Last week, the New Jersey Assembly Law & Public Safety Committee failed to muster enough votes to pass S2723/A4182 out of committee. The bill throws out existing FID cards and replaces them with either a privacy-invading driver license endorsement or other form of ID; suspends Second Amendment rights without proof of firearms training; imposes a 7-day waiting period for handgun purchases; ends all private sales; and effectively creates a registry of ammunition purchases and long gun sales. Democrats had touted the bill as a national model. But as soon as they realized they didn’t have enough votes to get it out of committee, they illegally stopped the roll-call vote and tabled the bill. Now it appears that they’ve figured out how to get it passed.
The bill is scheduled to be heard in the Assembly Budget Committee next Monday, even though it’s not a budgetary bill. This committee is made up of eight Democrats and four Republicans, which explains why they’re doing their do-over there. This may be politics as usual in New Jersey, but voters there should be up in arms over how the political process has been subverted by all of this.
In Denton, Texas, shooters are taking to helicopters for target practice. Helicoptersniper.com is offering “the ultimate opportunity to test and challenge your marksmanship skills as you fly through various obstacles while shooting from a Helicopter” and describes it as “the ultimate video game.” Area residents aren’t too happy with the venture, claiming they’re turning their neighborhoods into a “war zone. ” According to WFAA.com, “Officials from the Federal Aviation Administration and Denton County said the helicopter target practice is perfectly legal. The neighbors are frustrated and say they may have no choice but to go to court.” Personally I’d tell anyone who says they want to “test and challenge [their] marksmanship skills … while shooting from a Helicopter” to join the Army or Marines. They’ll give you lots of chances to do just that.

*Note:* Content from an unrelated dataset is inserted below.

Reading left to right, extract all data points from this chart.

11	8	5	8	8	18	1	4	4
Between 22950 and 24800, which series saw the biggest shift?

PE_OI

In a suburb of Atlanta, a 14-year-old girl was shot Monday afternoon. Her 18-year-old brother said they were going door-to-door selling candy when someone in a white sedan shot her once in the stomach. She substantiated his story. However, on Tuesday, police released a statement that said the “shooting actually occurred at the victim’s house…It appears at this time that the victim was shot by her 18-year-old brother while he was playing with a gun.” The investigation continues, but both siblings could now face criminal charges.
Australia is a country the antis love to cite as an exemplar of gun control. As an Australian state, the island of Tasmania is subject to the same gun laws. But while Australia doesn’t seem likely to change any time soon, Tasmania is taking another look at some of their laws pertaining to gun registration and compliance. According to licensed gun owner Larry Collinson, “The experiment has failed…The only people being punished are the law-abiding citizens, and the Tasmanian taxpayer is forking out $2.2 million a year to police a pointless policy.” The Tasmanian cabinet is working on firearm reforms that would relax a lot of the regulation and barely enforceable laws. Mr. Collinson said of the laws, “If you’re going to commit a crime with a gun, you don’t get your shooting licence, a permit to acquire, and a legally approved firearm, do you?” From his lips to the US gun control crowd’s ears.
Civil liberties attorney John Whitehead, founder of the Rutherford Institute, claims the NSA is “systematically monitoring the Internet posts and telephone conversations of U.S. military returning from Afghanistan.” He said they’re looking for “anti-Obama views that can be interpreted to reflect psychological problems of sufficient seriousness to disqualify the veteran from ever owning a firearm,” and that “the FBI and the Secret Service are showing up to request an interview to question specific Internet posts the veteran has placed on websites such as Facebook.” He recommends “veterans being visited by the FBI or the Secret Service to take the Fifth Amendment rather than answer questions that might end up with a diagnosis of PTSD, post-traumatic stress disorder, which goes into the veteran’s file and can be used in the future to prevent the veteran from purchasing a firearm.”